Reference resolution should be performed after the entire tree is read, therefore forward references within the same file are explicitly allowed.


The YAML 1.1 standard itself also provides a method for internal references called “anchors” and “aliases”. It does not, however, support external references. While ASDF does not explicitly disallow YAML anchors and aliases, since it explicitly supports all of YAML 1.1, their use is discouraged in favor of the more flexible JSON Pointer/JSON Reference standard described above.

Numeric literals

Integers represented as string literals in the ASDF tree must be no more than 64-bits. Due to ndarray types in Numpy, this is further restricted to ranges defined for signed 64-bit integers (int64), not unsigned 64-bit integers (uint64).

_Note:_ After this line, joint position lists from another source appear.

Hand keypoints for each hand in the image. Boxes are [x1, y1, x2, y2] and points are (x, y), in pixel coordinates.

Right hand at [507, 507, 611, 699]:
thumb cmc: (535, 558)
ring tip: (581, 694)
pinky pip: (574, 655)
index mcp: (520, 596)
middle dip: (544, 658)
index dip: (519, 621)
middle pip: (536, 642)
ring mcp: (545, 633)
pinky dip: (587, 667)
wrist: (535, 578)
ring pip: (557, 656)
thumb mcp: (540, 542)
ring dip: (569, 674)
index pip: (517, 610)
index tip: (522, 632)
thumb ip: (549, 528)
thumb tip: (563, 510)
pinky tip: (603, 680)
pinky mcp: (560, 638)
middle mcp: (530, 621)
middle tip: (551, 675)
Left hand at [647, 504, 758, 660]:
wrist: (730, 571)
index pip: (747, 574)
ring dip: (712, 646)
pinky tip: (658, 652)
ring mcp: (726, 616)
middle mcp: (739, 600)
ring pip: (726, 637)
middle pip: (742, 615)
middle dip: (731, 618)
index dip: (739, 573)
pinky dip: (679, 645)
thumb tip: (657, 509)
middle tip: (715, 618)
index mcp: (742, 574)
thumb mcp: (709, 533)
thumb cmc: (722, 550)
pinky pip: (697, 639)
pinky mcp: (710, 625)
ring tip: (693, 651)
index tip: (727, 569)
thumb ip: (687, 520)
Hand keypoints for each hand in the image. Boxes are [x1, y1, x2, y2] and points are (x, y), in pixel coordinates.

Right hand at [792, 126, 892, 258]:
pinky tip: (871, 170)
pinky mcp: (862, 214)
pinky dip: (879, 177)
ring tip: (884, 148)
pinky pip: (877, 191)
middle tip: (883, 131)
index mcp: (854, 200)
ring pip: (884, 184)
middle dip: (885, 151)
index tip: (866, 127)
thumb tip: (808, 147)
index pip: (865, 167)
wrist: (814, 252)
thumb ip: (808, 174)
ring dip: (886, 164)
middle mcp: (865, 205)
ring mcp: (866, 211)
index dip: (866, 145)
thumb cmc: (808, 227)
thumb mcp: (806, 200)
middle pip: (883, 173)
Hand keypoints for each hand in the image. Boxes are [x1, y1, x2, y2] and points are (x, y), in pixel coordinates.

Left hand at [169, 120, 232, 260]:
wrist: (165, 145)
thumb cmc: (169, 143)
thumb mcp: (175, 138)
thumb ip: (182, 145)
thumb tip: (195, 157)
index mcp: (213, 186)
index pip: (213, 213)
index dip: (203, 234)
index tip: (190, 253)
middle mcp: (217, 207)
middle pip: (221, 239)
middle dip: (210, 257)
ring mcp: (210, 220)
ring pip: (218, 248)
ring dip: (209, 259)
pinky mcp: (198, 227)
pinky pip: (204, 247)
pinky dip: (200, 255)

It is quite common in FITS files to see comments that describe the purpose of the key/value pair. For example:

DATE    = '2015-02-12T23:08:51.191614' / Date this file was created (UTC)
TACID   = 'NOAO    '           / Time granting institution

Bringing this convention over to ASDF, one could imagine:

# Date this file was created (UTC)
creation_date: !time/utc
# Time granting institution
time_granting_institution: NOAO

It should be obvious from the examples that these kinds of comments, describing the global meaning of a key, are much less necessary in ASDF. Since ASDF is not limited to 8-character keywords, the keywords themselves can be much more descriptive. But more importantly, the schema for a given key/value pair describes its purpose in detail. (It would be quite straightforward to build a tool that, given an entry in a YAML tree, looks up the schema’s description associated with that entry.) Therefore, the use of comments to describe the global meaning of a value are strongly discouraged.

However, there still may be cases where a comment may be desired in ASDF, such as when a particular value is unusual or unexpected. The YAML standard includes a convention for comments, providing a handy way to include annotations in the ASDF file:

# We set this to filter B here, even though C is the more obvious
# choice, because B is handled with more accuracy by our software.
  type: B

Unfortunately, most YAML parsers will simply throw these comments out and do not provide any mechanism to retain them, so reading in an ASDF file, making some changes, and writing it out will remove all comments. Even if the YAML parser could be improved or extended to retain comments, the YAML standard does not define which values the comments are associated with. In the above example, it is only by standard reading conventions that we assume the comment is associated with the content following it. If we were to move the content, where should the comment go?

To provide a mechanism to add user comments without swimming upstream against the YAML standard, we recommend a convention for associating comments with objects (mappings) by using the reserved key name //. In this case, the above example would be rewritten as:

  //: |
    We set this to filter B here, even though C was used, because B
    is handled with more accuracy by our software.
  type: B

ASDF parsers must not interpret or react programmatically to these comment values: they are for human reference only. No schema may use // as a meaningful key.

Null values

YAML permits serialization of null values using the null literal:

some_key: null

Previous versions of the ASDF Standard were vague as to how nulls should be handled, and the Python reference implementation did not distinguish between keys with null values and keys that were missing altogether (and in fact, removed any keys assigned None from the tree on read or write). Beginning with ASDF Standard 1.6.0, ASDF implementatations are required to preserve keys even if assigned null values. This requirement does not extend back into previous versions, and users of the Python implementation should be advised that the YAML portion of a < 1.6.0 ASDF file containing null values may be modified in unexpected ways when read or written.